3) Le groupe d'Emile Hanns

 Un tout jeune homme, Emile Hanns, né à Saumur en 1923, champignonniste, dont les parents habitent dans l'actuelle rue Robert-Amy, fonde le " Groupe France " avec quatre autres gavroches de son âge. Ils se révèlent ardents et activistes. Ils ont récupéré des armes abandonnées, que Jules Nau, de Varrains, se charge de dissimuler. Ils se répartissent les divers quartiers de la ville et ils passent très tôt à l'action, sans doute dès 1941 ( d'après leurs récits un peu hâbleurs parus dans la presse en 1945 ). Il est certain que le groupe a jeté une grenade dans la permanence du M.S.R., 2 rue Dupetit-Thouars, le 14 juillet 1942, vers 23 h 25 ( témoignage de Bernard Gastineau ) ; cette affaire suscite de nombreuses enquêtes. Une balle de revolver est tirée à travers un volet dans le plafond du bar " Dupetit-Thouars ", fréquenté par le M.S.R. ; le groupe a revendiqué cette action. Le 20 février 1943, une bombe explose sous la passerelle encore inachevée longeant le pont Cessart ; elle visait les conduites d'eau et de gaz, mais sans succès. Cependant, deux passants sont touchés, l'un est sérieusement blessé, l'autre, projeté dans la Loire, se noie. Personne n'a jamais revendiqué cet attentat peu signifiant et raté. Comme, à cette époque, il n'y a guère d'autres équipes actives à Saumur ( le P.C.F. est démantelé ; s'ils avaient monté le coup, les services allemands lui auraient donné une grande publicité ), je soupçonne le groupe France d'en être l'auteur... A l'été 1944, les jeunes gens rejoignent les petits maquis des environs.
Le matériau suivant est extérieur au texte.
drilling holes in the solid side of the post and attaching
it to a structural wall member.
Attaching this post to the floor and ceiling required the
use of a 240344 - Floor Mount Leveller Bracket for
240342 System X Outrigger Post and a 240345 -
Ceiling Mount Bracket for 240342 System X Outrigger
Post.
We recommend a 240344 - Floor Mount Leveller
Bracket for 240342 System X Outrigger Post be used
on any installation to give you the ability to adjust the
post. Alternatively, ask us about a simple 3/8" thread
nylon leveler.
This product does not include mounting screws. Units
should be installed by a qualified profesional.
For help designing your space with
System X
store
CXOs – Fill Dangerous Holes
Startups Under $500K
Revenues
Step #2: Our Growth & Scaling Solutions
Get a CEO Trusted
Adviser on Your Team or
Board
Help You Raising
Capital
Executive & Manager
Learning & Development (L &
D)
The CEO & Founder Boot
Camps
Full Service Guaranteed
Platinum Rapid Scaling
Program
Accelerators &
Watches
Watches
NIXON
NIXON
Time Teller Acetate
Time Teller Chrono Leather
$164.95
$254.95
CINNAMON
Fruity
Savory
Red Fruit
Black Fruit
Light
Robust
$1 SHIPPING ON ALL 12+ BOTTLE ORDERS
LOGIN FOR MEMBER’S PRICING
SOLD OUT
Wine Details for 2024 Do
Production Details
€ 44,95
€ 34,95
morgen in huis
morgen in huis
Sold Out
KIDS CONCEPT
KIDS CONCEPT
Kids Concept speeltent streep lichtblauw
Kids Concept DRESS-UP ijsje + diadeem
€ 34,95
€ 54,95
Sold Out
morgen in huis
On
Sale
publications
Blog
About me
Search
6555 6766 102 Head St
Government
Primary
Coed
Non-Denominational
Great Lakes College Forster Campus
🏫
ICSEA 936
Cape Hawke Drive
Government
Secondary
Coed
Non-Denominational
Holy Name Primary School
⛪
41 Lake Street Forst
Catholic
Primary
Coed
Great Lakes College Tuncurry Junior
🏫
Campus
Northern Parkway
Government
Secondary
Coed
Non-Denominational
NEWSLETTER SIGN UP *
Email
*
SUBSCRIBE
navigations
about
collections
  [ A la Libération, Emile Hanns est contesté. Il lui est reproché d'avoir adhéré au M.S.R. ; il répond que son but était de le surveiller et de le déstabiliser ( dans le Courrier de l'Ouest du 15 octobre 1945, Etienne Madelin confirme ces dires ). Hanns a travaillé pour la Kriegsmarine à Saint-Cyr-en-Bourg ; il répond qu'il y faisait du sabotage. Il a été arrêté par la Gestapo le 11 octobre 1943, emmené à Angers, relâché, repris à nouveau et finalement libéré ( A.D.M.L., 303 W 292 ). Ces élargissements engendrent toujours un peu de suspicion. Hanns préfère s'engager dans l'armée et devient lieutenant dans un commando parachutiste ; il décède en captivité au Tonkin le 6 janvier 1953 ].

4) Des actions individuelles

 Quelques arrestations par les Allemands pendant l'année 1942 peuvent être expliquées par des initiatives individuelles. Le cas le plus probable est celui d'Albert Bouvet, agent d'assurances, syndic de faillites et directeur urbain de la Défense passive, arrêté à son domicile, 23 rue du Temple, le 6 février 1942. Les Feldgendarmes se rendent directement à l'endroit où il avait dissimulé un pistolet et les munitions correspondantes, ce qui trahit une dénonciation ; les Saumurois accusaient une famille adhérant au M.S.R. [ Albert Bouvet, déporté, décède au camp d'Oranienburg ].

 A côté du parti communiste, quelques autres résistants agissent en 1942, dans des actions fragmentées et difficiles à tirer au clair.